[Late diastolic mitral regurgitation: pulsed Doppler echocardiographic study].

1985 
: Since the description of late diastolic mitral regurgitation (MR) detected by left ventriculography, the risk of overestimating systolic MR has been pointed out. However, it has not been well studied by pulsed Doppler echocardiography, though this method is thought to be extremely useful to analyze systolic MR. The purpose of this study was to evaluate the usefulness of pulsed Doppler echocardiography in assessing late diastolic MR and to clarify the pathophysiology of this MR. With the probe in the apical position, the blood flow pattern at the left atrial outflow tract was investigated in 226 consecutive cases who underwent left ventriculography. Late diastolic MR, which could not be attributed to ventricular premature contraction, was observed in 10 cases (4.4%) by left ventriculography. Meanwhile, by pulsed Doppler echocardiography, late diastolic disturbed flow directing towards the left atrial cavity in late diastole was detected in 15 cases (6.6%) including 10 cases with positive left ventriculographic MR. Among these 15 cases, 14 (93%) had atrial fibrillation and exhibited this MR only in the cardiac cycle with prolonged R-R intervals.
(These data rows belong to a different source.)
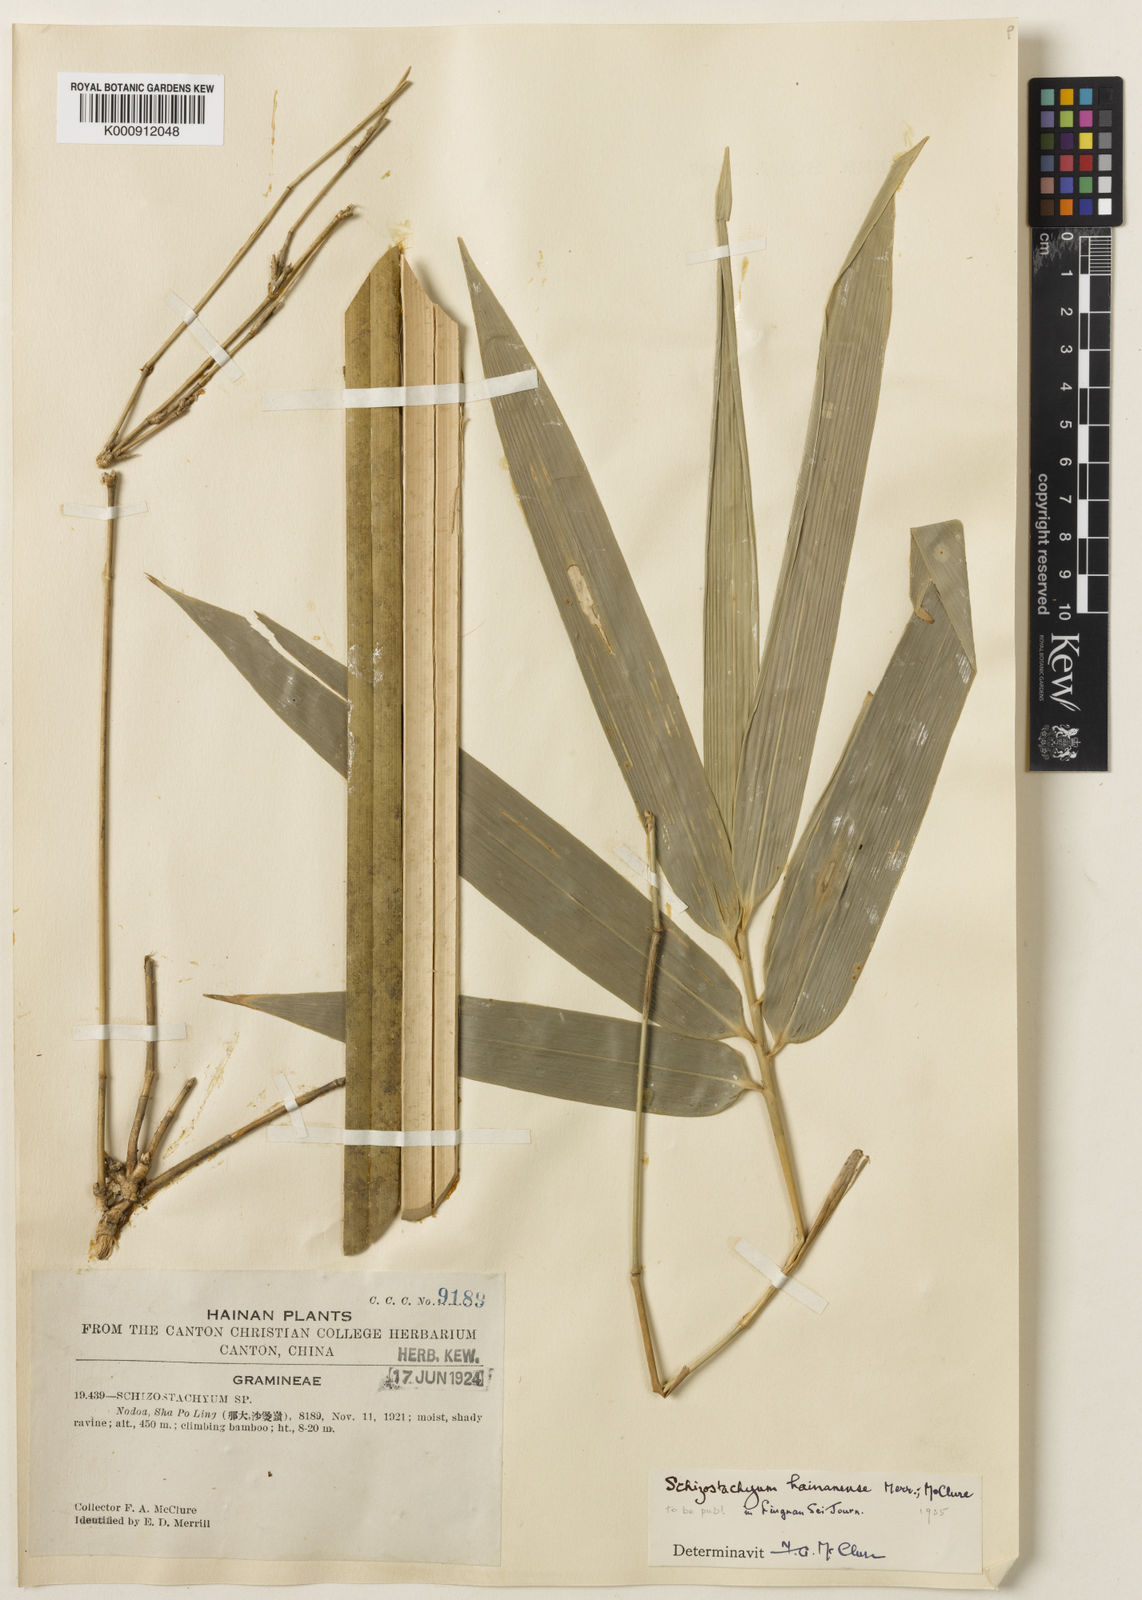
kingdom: Plantae
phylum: Tracheophyta
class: Liliopsida
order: Poales
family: Poaceae
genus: Schizostachyum
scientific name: Schizostachyum hainanense
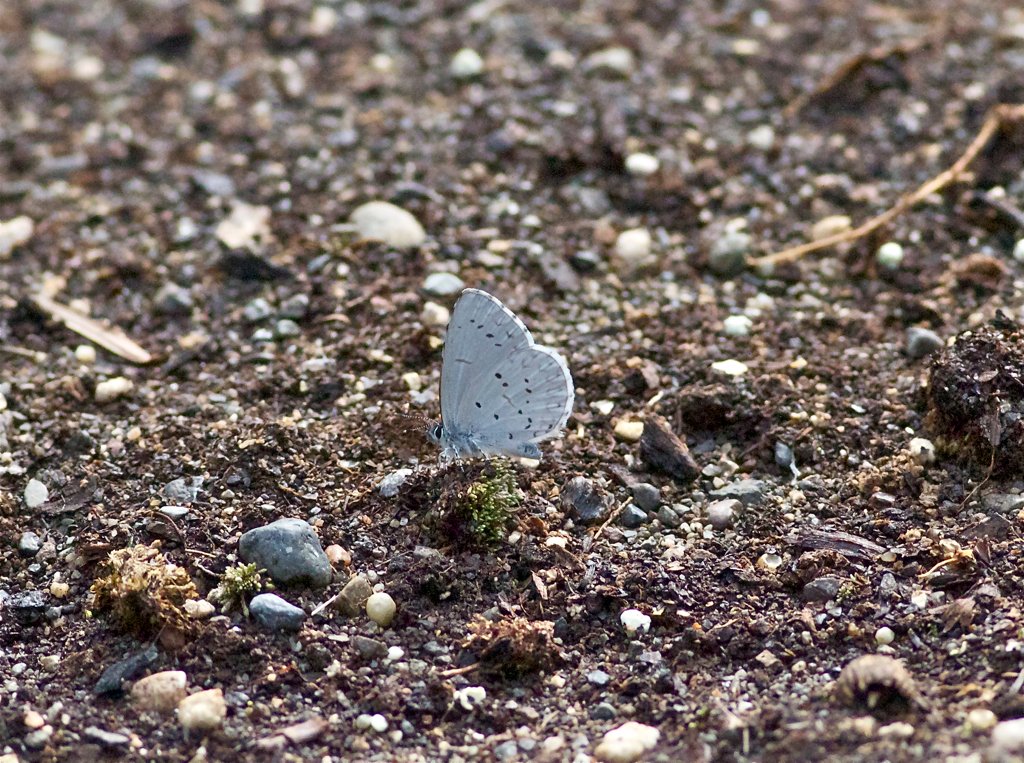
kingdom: Animalia
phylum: Arthropoda
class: Insecta
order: Lepidoptera
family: Lycaenidae
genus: Celastrina
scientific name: Celastrina ladon
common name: Echo Azure
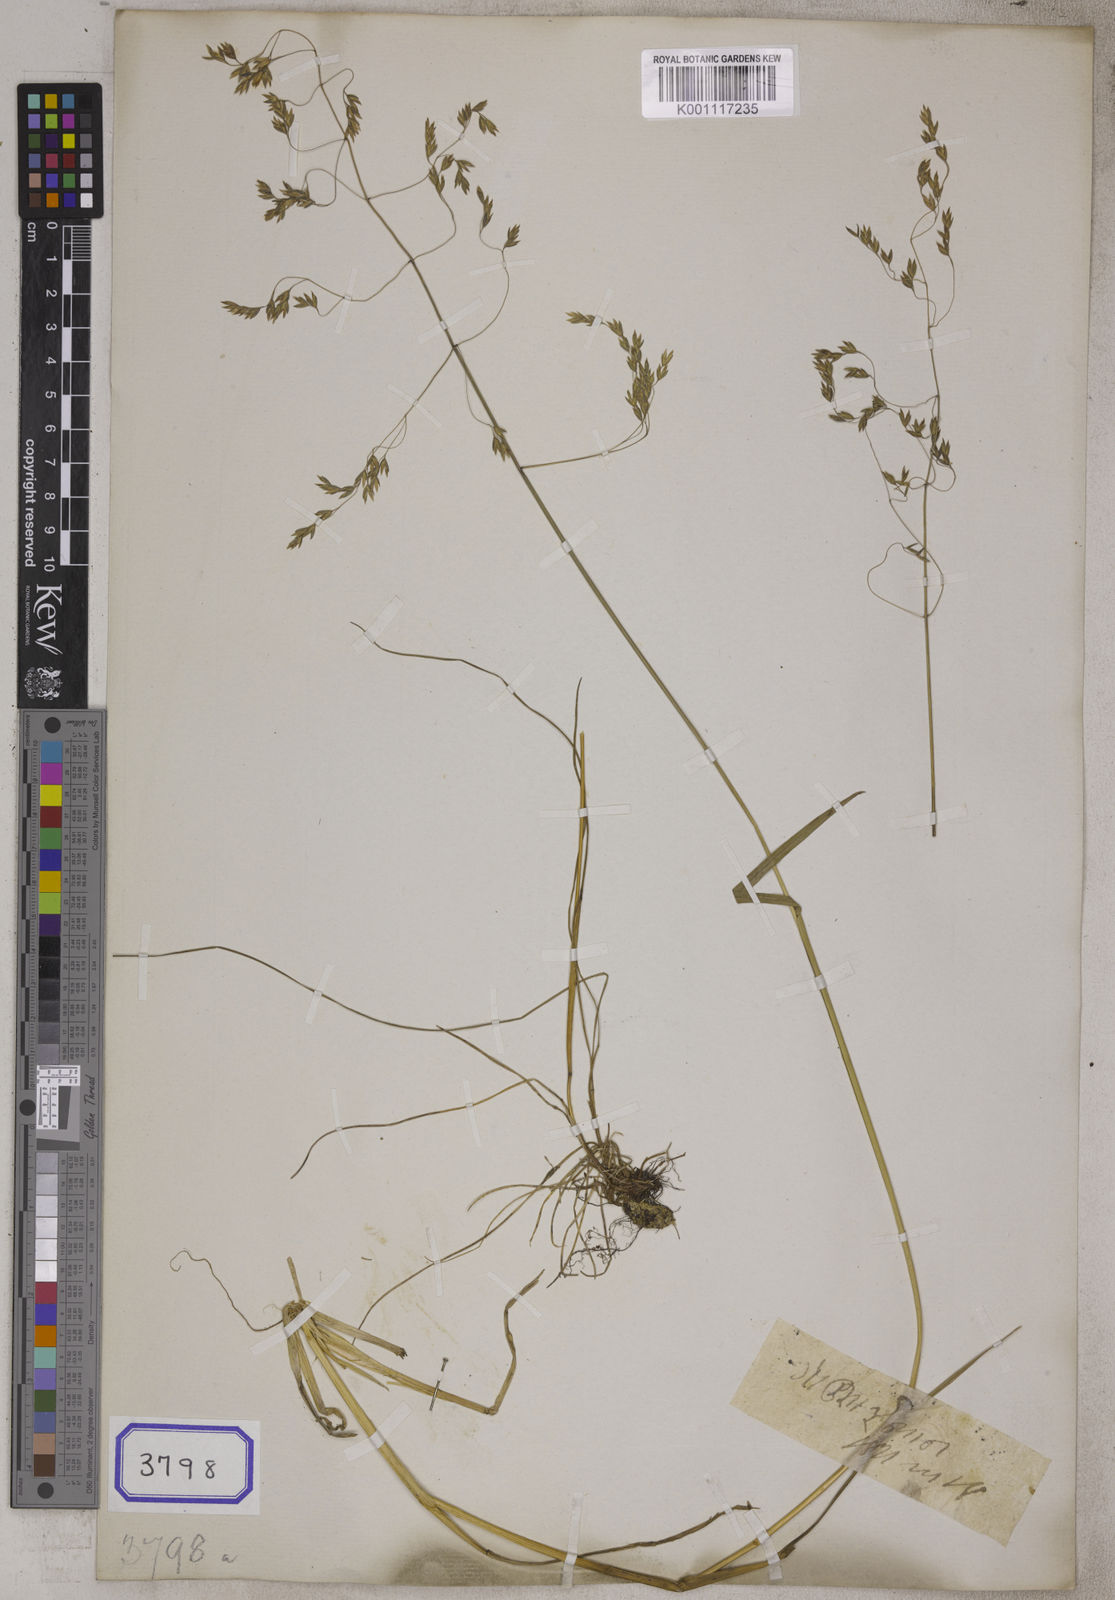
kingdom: Plantae
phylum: Tracheophyta
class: Liliopsida
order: Poales
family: Poaceae
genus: Festuca
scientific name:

The limitation in number of cardiac cycles which could be analyzed and the rapid heart rate eliminating the appearance of the beat with prolonged R-R intervals may be the reasons for the paucity of late diastolic MR by left ventriculography. Ten cases (66%) of late diastolic MR, including one with sinus rhythm, had aortic regurgitation, three cases showed high-grade systolic MR, and two had atrial septal defect. The simultaneous recording of pulmonary arterial wedge pressure and left ventricular pressure in three patients show a reversal of pressure gradient across the mitral valve in late diastole when the R-R interval was prolonged. In conclusion, pulsed Doppler echocardiography is useful in detecting late diastolic MR, and in reducing overestimates of systolic MR by ventriculography which was induced by erroneous addition of late diastolic MR, because Doppler method has better time resolution in phase analysis. We believe that incomplete premature mitral valve closure caused by a delay in left ventricular contraction following prolonged R-R intervals, and the reversal of left atrial-left ventricular pressure gradient induced by left ventricular over-filling played important roles in the occurrence of late diastolic MR.